Sayfa Alıntısı.

=======

Örneğin ABD’nin, NATO’nun ya da herhangi bir Batı’lı gücün 3. dünyada uyguladığı tüm katliamlar bu çerçevede dünyaya “meşru” kabul ettirilmiştir. Benzer şekilde bugün, Batı’nın medya ve propaganda desteğiyle birlikte, Ukrayna’nın uyguladığı şiddet “meşru” olarak gösterilmektedir. Günümüz demokrasilerinde “yasal olarak şiddet kullanma yetkisinin” ya da “yasal olarak nükleer silah üretme yetkisinin” bazı devletlere ait olması, bu iddiayı güçlendirir.

Weber, “devlet”i ve “egemenliği”; “belirli bir coğrafya üzerinde şiddeti kullanma tekelini meşru biçimde elinde bulunduran…”[4] şeklinde tanımlar. Bu bağlamda “meşru şiddet”, gücü elinde bulunduranların sübjektif şekilde belirlediği bir olgu olarak karşımıza çıkıyor.

Benzer bir meşruiyet ağının, toplumlar arasındaki güç ilişkilerinde de geçerli olduğu söylenebilir. Tıpkı bugün Batılılar ve Ruslar arasında sosyal medyada ve sosyal hayatta yaşanankavgada görüldüğü gibi...

Dolayısıyla toplumsal çatışma ağı içerisinde, şiddeti meşru kabul edilen özne, güç ilişkileri içerisinde “iktidarda olanlar” ya da “propaganda gücünü elinde bulunduranlar” biçiminde beliriyor. Batı, bu yönüyle kendi şiddetini tüm dünyaya kabul ettirmiş, hatta katliamlarını “meşru” göstermeyi başarmış bir propaganda üstünlüğüne sahip aynı zamanda.

Bu meşruluk, günümüzde Batı’nın tekelinde şekillenen kültür-sanat-medya-akademi gibi kanallar üzerinden geliştiği ve yayıldığı için, çağın egemen doğruluk ölçütü, Batı’nın verdiği suya göre filizleniyor sıradan insanın bilincinde. Bugün bu meşruiyet çemberi öyle genişletilmiştir ki, Batı’nın uyguladığı “yakarak öldürmeler” gibi en uç fiiller bile, desteklenir ya da görmezden gelinir olabilmektedir.

Şiddetin araçsallaşmasından aracın şiddetine

Avcı-toplayıcı ve erken neolitikte şiddetin aracı olan taş, bir müddet sonra bu işlevini yitirdi. Taşın bu bağlamdaki araçsallığı; demir çağlarla birlikte, metale endeksli kesici ve delici aletlerin refakatinde yeşeren bir şiddet fenomenine dönüştü. Modernleşmeyle birlikte ise iktidarın gücünü sağlayan aygıtlar olarak; ateşli silahlardan, nükleer-kimyasal silahlardan ve hatta atom menşeli şiddet araçlarından bahsetmek mümkün hale geldi.

=======

Veri Bölümü.
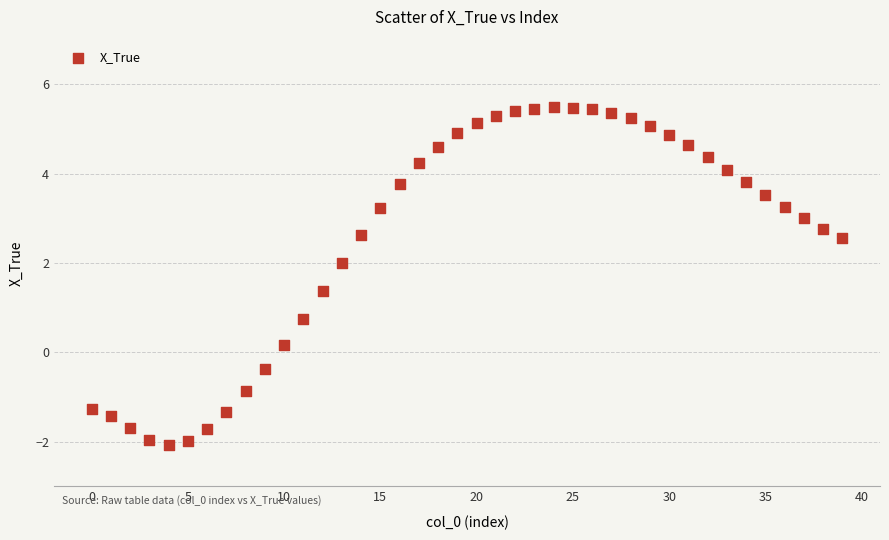

What is the range of Y values (max minus min)?

7.6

=======

Çalışılacak Problem.
Meşru şiddet ve şiddetin araçları üzerine olan metni, son cümlesinden sonrasını yazarak sürdürün.

Yazılı Yanıt.
Çok farklı yöntemlere sahip bu şiddetin biçimlerinden birinin de; uzun bir süreden beri “yakma eylemi” olarak karşımıza çıktığı söylenebilir. Örneğin Orta Çağ Avrupa’sında “cadı avı” olarak ifade edilen, kimi heterodoks grupların yakılması mefhumu veya Türkiye’de “terörle mücadele” adı altında, kimi köylerin ve ormanların yakılması; bir politik şiddet eylemi olarak, yangının araçsallaştığı-eylemselleştiği alanları ifade ediyor.

Politik bir şiddet biçimi olarak “yakma eylemi”, 20. ve hatta şaşırtıcı bir şekilde 21.yüzyıl sosyal ve siyasal atmosferi içinde de kendine yer buldu. Oysa bu raddede uç bir şiddet biçiminin, tarihin akış aksına uygun olarak günümüzde sönülmenmiş olması beklenirdi. Ne yazık ki uygarlık geliştikçe “şiddetin azalacağı” yolundaki öngörülerin aksine; kapitalizmde, şiddetin farklı boyutlarda ve yoğunlukta bütün dünyada yaşanmakta olduğunu görüyoruz.[5] Buna, polirik gerekçelerle insanları yakmak da dahil.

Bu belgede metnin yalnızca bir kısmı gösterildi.